Gaza’s health ministry said Saturday that seven people had died from malnutrition in the past 24 hours, including one child, bringing the total death toll from starvation since the conflict began in 2023 to 169.
In addition, at least 39 people were killed and more than 800 injured in the same period while waiting for aid in different parts of the territory, the ministry added.
It’s like quoting Goebbels about the Nazis’ suffering.
Because of Hamas’ refusal to make a reasonable deal, neither Israel nor Trump can bring hostages home without strengthening Hamas immeasurably and Hamas knows it. Only Hamas can bring them home. That’s a harsh truth that was apparent right from the start, and that’s the power that Hamas knew it would get by taking hostages and is actually the reason Hamas took them.
The starvation theme had been cleverly set up by Hamas, and the minute I heard there were new hostage videos that showed starving hostages I knew that the goal was to tie the two together: “You starve our babies, so of course the hostages are starving because we just don’t have the food to feed them and it’s your fault!” And indeed, that was the explicit message and not just the implicit one, as the leftist Guardian parrots [my emphasis]:
On Saturday, Hamas released a second video of hostage Evyatar David. In it, David is skeletally thin and is shown digging a hole, which, he says in the video, is for his own grave.

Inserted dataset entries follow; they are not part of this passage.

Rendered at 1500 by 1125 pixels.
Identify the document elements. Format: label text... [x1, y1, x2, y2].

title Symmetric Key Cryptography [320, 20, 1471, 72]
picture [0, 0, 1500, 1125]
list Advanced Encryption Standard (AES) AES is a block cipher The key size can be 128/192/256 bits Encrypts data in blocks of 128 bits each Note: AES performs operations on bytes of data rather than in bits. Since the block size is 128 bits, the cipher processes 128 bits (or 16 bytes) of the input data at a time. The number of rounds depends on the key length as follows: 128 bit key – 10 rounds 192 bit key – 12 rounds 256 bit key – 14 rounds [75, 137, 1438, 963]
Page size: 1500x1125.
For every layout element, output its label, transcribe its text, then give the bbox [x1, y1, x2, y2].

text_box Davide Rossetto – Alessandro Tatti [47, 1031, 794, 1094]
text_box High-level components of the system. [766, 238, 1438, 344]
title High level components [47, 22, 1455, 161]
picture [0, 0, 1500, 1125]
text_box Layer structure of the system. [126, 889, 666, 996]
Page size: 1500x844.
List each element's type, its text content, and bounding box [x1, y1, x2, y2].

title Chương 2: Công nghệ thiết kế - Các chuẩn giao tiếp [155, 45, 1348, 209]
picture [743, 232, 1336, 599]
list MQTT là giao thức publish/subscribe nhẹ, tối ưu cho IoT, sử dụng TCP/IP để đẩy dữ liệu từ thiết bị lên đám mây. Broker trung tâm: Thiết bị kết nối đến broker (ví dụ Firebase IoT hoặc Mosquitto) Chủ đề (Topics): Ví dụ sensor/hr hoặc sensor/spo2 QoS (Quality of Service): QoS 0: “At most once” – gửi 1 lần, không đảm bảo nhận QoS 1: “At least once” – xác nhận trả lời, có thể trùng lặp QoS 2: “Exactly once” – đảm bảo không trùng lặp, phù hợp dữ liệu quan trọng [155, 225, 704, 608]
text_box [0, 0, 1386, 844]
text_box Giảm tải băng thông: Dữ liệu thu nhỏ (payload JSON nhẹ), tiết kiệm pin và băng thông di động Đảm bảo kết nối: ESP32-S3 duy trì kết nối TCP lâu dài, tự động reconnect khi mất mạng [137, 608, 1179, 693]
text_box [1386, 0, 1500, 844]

Israeli restrictions on the entry of goods and aid into Gaza have led to severe shortages of food and other essentials, stoking international demands for a ceasefire. UN-backed food security experts said this week that the “worst-case scenario of famine” is now playing out in Gaza.
Hamas has included this issue in their hostage videos, warning that the hostages are going hungry alongside their captors and that time is running out for a ceasefire.
“UN-backed food security experts,” say it, therefore it must be true.
Hamas also claims to want a state of its own, and the video thereby mocks and teases their cooperative puppets Starmer and Macron and Carney for wanting to give them one. “This is who we are; this is what you are rewarding.” Recently a Hamas official said this:
In his own words, senior Hamas terrorist Ghazi Hamad admits: “The recognition of a Palestinian state is one of the fruits of October 7.”
This abhorrent reward for terrorism and sadism towards innocents should surprise no one; it was the Munich Olympics massacre more than 50 years ago that put the Palestinian cause on the map.
The other goal of Hamas’ new video is to continue to psychologically torture Israelis and especially the hostage families, and to get them to blame and pressure Israel, as so often happens. Mission accomplished.
And then we have Macron’s grotesque equivalency:
Speaking to an assembled crowd, Macron said, “I pushed everyone to say, ‘First release the hostages, and a ceasefire,’ and therefore we must push.” When asked if that included Palestinian hostages as well, Macron replied, “Yes, all of them. All of them. On both sides.”
Apparently, according to the morally and intellectually bankrupt Macron and so many others, the terrorists in Israeli prisons are “Palestinian hostages.”